WORK INSTRUCTIONS » Counting task for the data below: how many lines hold the word "shift"? Answer with the number only.

[EXERCISE MATERIAL — start]

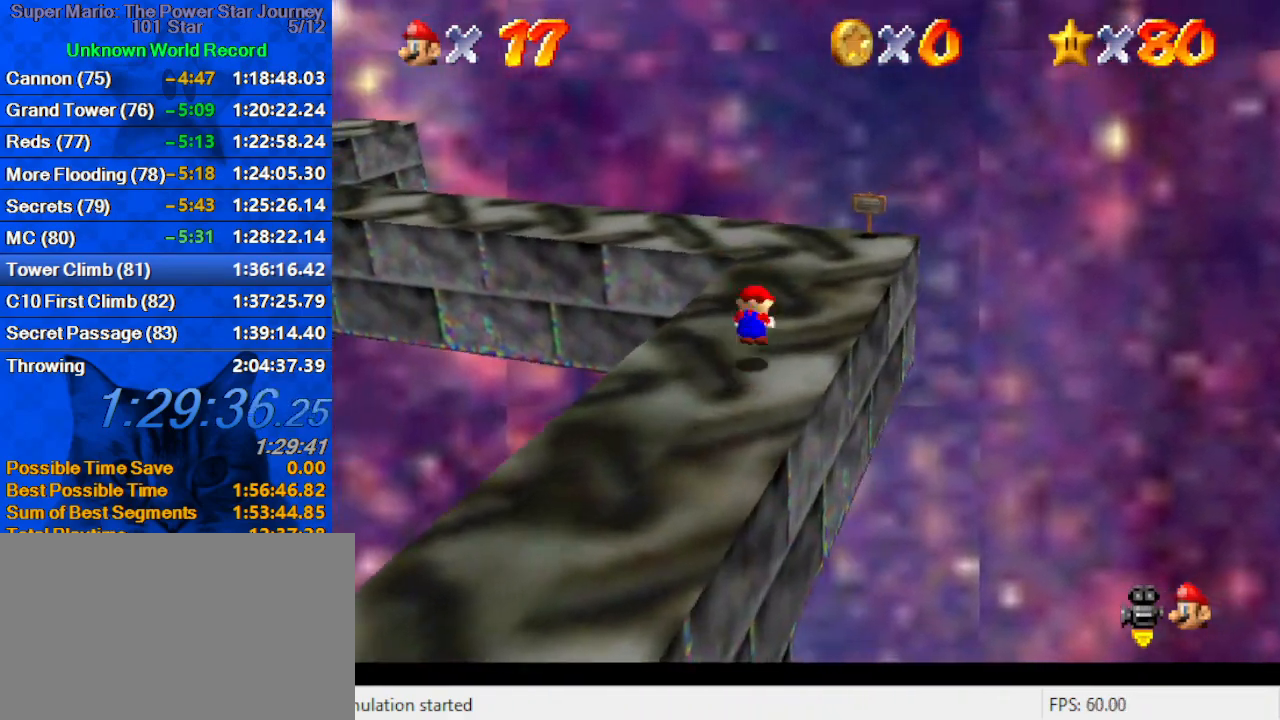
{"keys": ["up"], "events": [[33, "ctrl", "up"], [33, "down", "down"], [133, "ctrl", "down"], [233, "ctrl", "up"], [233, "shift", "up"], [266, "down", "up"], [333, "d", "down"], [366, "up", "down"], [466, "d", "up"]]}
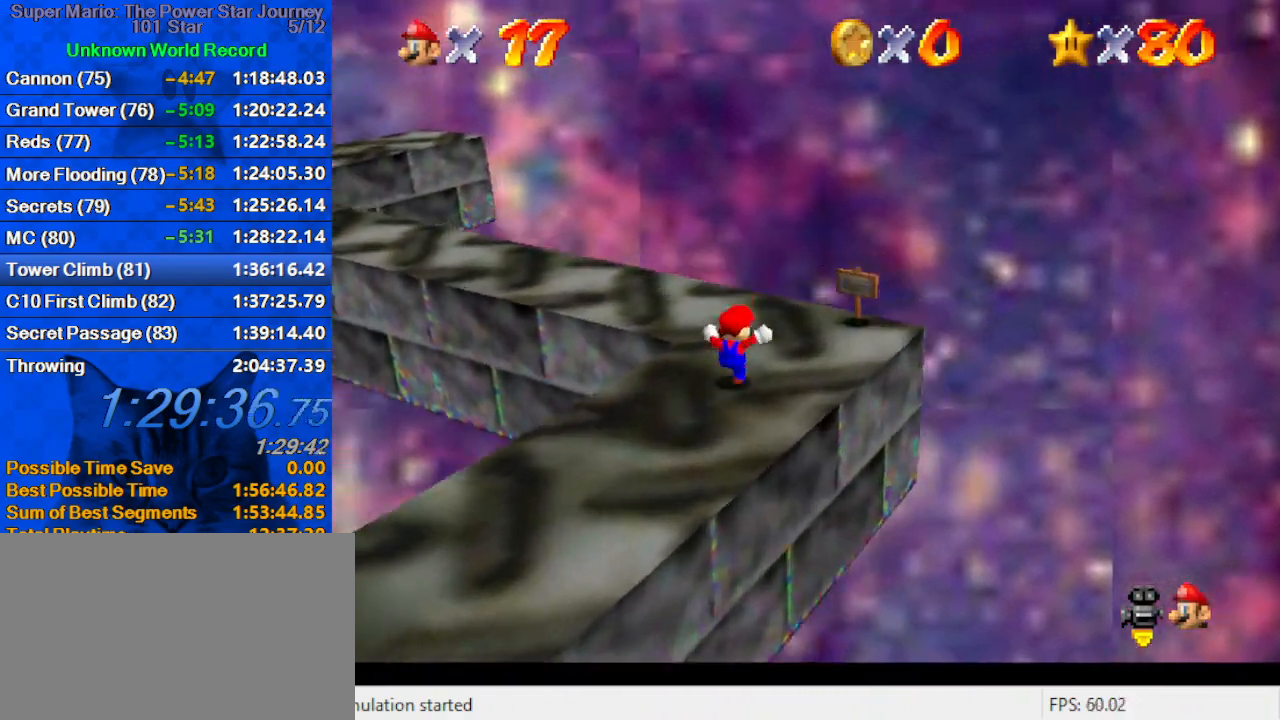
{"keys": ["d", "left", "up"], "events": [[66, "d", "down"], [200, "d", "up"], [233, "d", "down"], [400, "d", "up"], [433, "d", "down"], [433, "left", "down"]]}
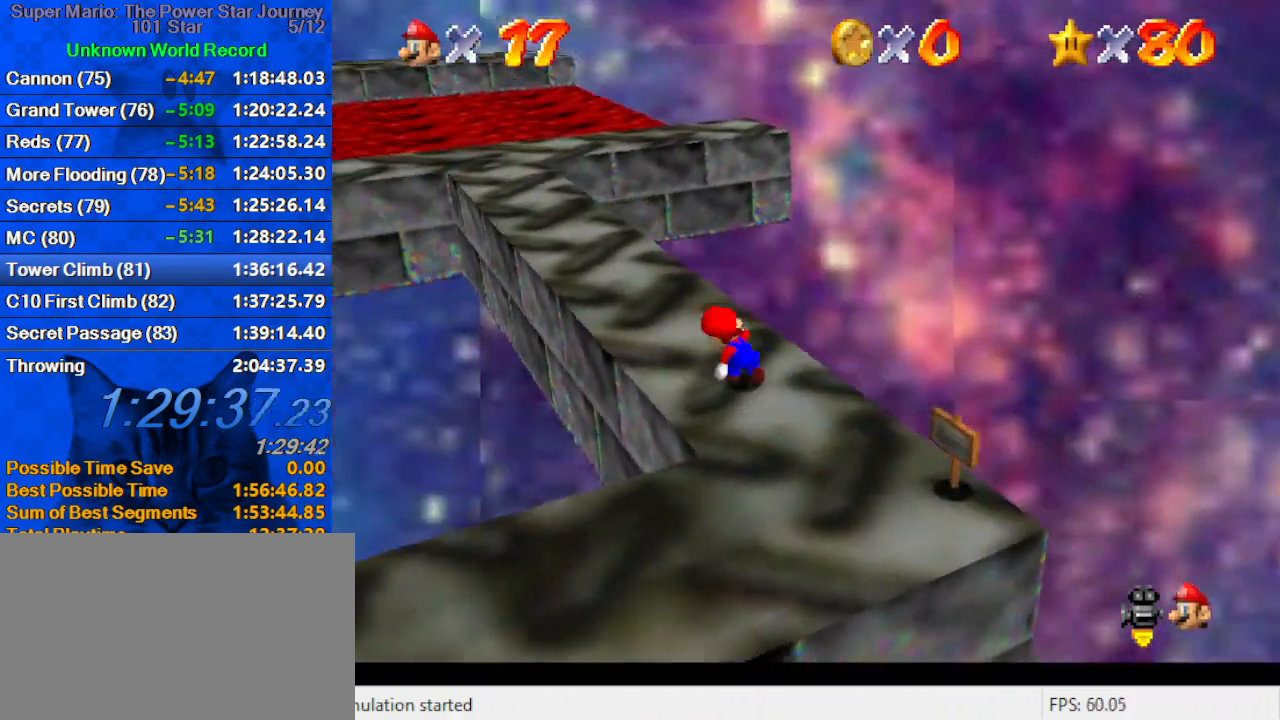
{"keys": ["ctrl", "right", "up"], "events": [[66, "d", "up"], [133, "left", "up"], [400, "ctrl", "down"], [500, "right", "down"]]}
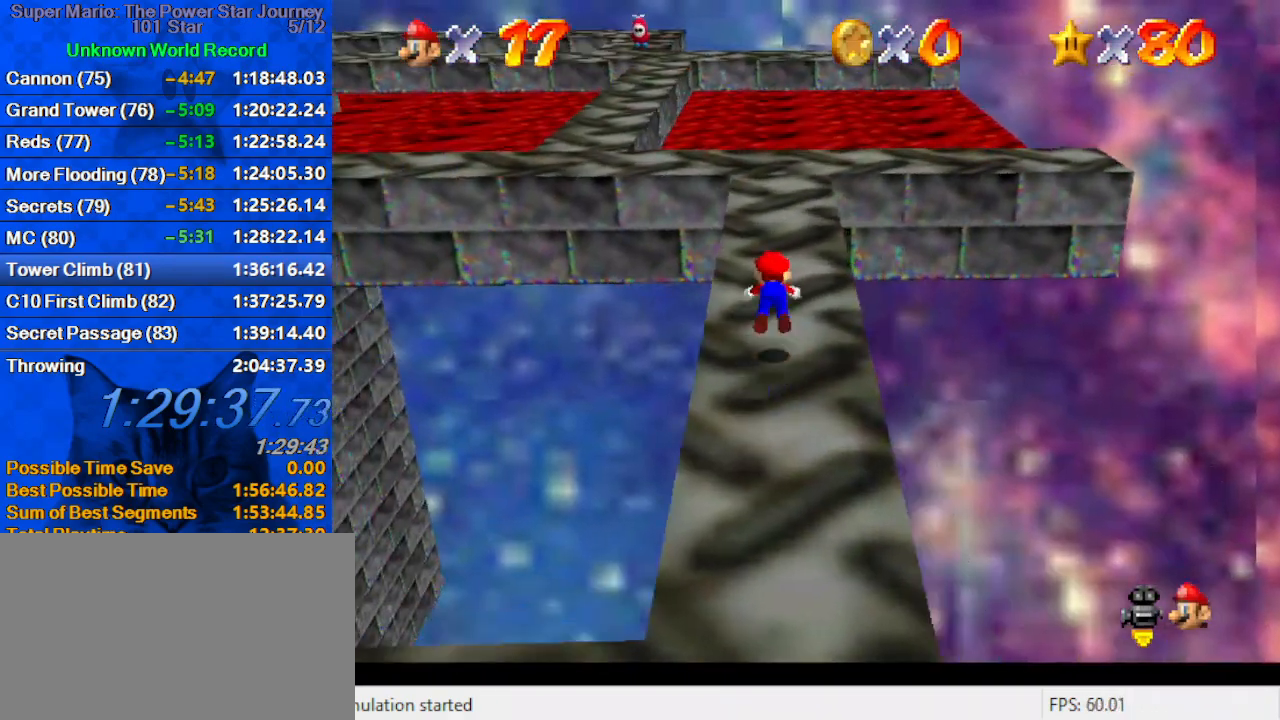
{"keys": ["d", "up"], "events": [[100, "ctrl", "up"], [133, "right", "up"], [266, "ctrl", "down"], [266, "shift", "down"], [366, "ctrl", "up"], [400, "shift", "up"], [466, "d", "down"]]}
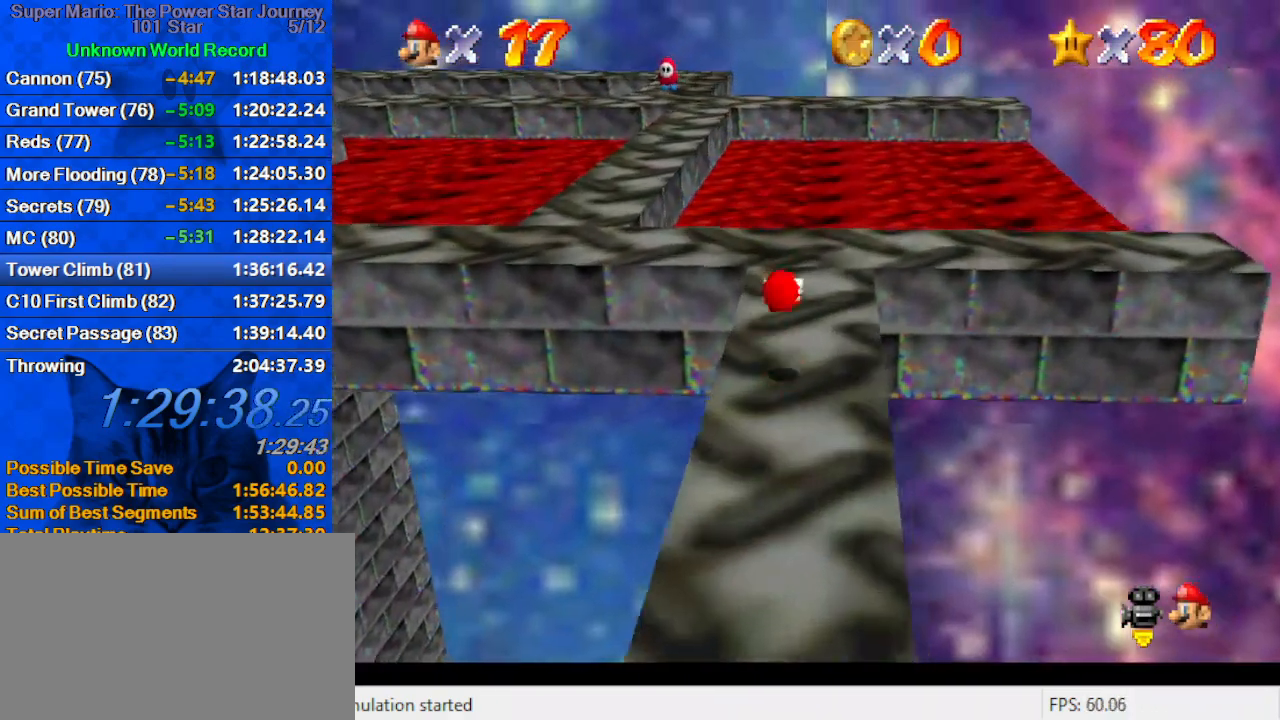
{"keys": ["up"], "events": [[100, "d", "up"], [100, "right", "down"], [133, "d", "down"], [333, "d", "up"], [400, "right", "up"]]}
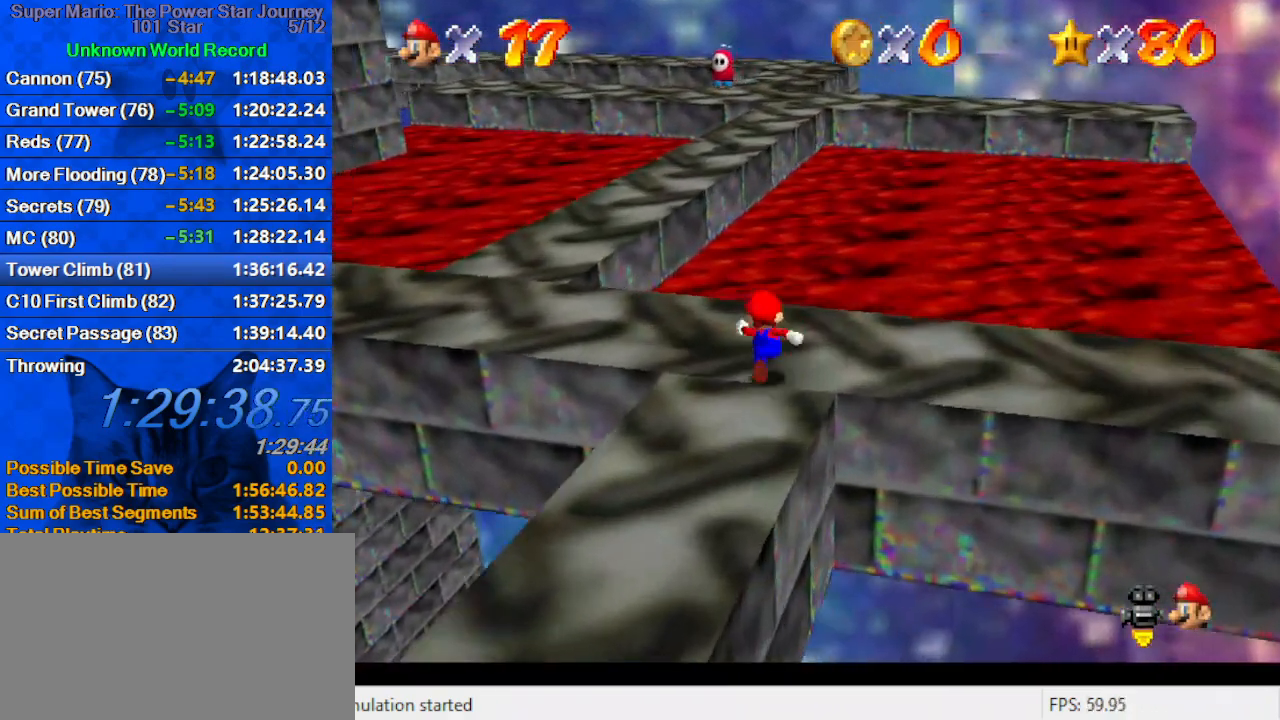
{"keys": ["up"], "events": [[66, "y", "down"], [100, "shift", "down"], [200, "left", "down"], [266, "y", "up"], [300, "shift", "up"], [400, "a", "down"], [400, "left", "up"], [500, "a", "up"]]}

[EXERCISE MATERIAL — finish]

RESULT OF THE TASK » 3